Broken Lights of Thee

Sunday, February 20, 2011

With the best of intentions, Rachel Held Evans writes, the generation before mine worked diligently to prepare their children to make an intelligent case for Christianity. We were constantly reminded of the superiority of our own worldview and the shortcomings of all others. We learned that as Christians, we alone had access to absolute truth and could win any argument. The appropriate Bible verses were picked out for us, and the best responses articulated for us, so that we wouldn't have to struggle through two thousand years of theological deliberations and debates but could get right to the bottom line on the important stuff: the deity of Christ, the nature of the Trinity, the role and interpretation of Scripture, and the fundamentals of Christianity.

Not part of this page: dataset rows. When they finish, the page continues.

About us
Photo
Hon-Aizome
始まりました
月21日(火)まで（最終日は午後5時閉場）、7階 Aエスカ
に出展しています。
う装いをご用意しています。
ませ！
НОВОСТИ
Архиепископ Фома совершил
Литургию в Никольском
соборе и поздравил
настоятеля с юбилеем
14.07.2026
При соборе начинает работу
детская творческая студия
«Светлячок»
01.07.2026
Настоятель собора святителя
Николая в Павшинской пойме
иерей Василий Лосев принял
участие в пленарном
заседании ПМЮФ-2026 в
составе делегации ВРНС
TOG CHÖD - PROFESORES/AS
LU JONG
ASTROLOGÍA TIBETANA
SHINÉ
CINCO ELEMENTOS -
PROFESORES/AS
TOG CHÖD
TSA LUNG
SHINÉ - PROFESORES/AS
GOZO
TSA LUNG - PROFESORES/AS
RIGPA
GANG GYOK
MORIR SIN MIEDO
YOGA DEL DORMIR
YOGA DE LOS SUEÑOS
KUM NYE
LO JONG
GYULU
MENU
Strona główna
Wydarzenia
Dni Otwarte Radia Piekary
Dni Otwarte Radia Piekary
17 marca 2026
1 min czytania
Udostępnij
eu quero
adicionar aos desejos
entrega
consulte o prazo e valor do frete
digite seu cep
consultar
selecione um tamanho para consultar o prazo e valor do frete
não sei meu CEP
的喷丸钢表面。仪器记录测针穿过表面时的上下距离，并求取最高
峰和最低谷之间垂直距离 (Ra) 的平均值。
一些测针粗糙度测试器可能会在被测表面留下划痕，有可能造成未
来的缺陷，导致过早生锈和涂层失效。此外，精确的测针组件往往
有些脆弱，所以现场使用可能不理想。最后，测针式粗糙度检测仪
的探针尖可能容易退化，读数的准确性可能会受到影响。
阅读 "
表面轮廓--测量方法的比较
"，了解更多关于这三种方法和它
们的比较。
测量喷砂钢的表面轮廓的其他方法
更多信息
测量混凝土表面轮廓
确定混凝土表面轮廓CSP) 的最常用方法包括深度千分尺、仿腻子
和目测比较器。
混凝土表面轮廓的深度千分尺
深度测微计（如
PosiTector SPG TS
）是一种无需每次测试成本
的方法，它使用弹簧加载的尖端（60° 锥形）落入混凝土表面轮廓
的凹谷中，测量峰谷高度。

As a result, many of us entered the world with both an unparalleled level of conviction and a crippling lack of curiosity. So ready with the answers, we didn't know what the questions were anymore. So prepared to defend the faith, we missed the thrill of discovering it for ourselves. So convinced we had God right, it never occurred to us that we might be wrong.

In short, we never learned to doubt.

When we know how to make a distinction between our ideas about God and God himself, our faith remains safe when one of those ideas is seriously challenged. When we recognize that our theology is not the moon but rather a finger pointing at the moon, we can enjoy the freedom of questioning it from time to time. We can say, as Tennyson said,

Our little systems have their day;
They have their day and cease to be;
They are but broken lights of thee,
And thou, O Lord, art more than they.

Evolving in Monkeytown was fabulous. I can't recommend it highly enough. For more from Rachel Held Evans, check out her blog. I'm so very thankful for her.

2 comments:

mollie said...

I have to read this book. Everything you've posted from it and from here have mirrored my internal conflicts and questions and thoughts perfectly.

Beth said...

You really do need to read it, Mollie. It's made a huge impact on me (clearly!). Mostly, it's allowed me to breathe a HUGE sigh of relief -- I'm not alone!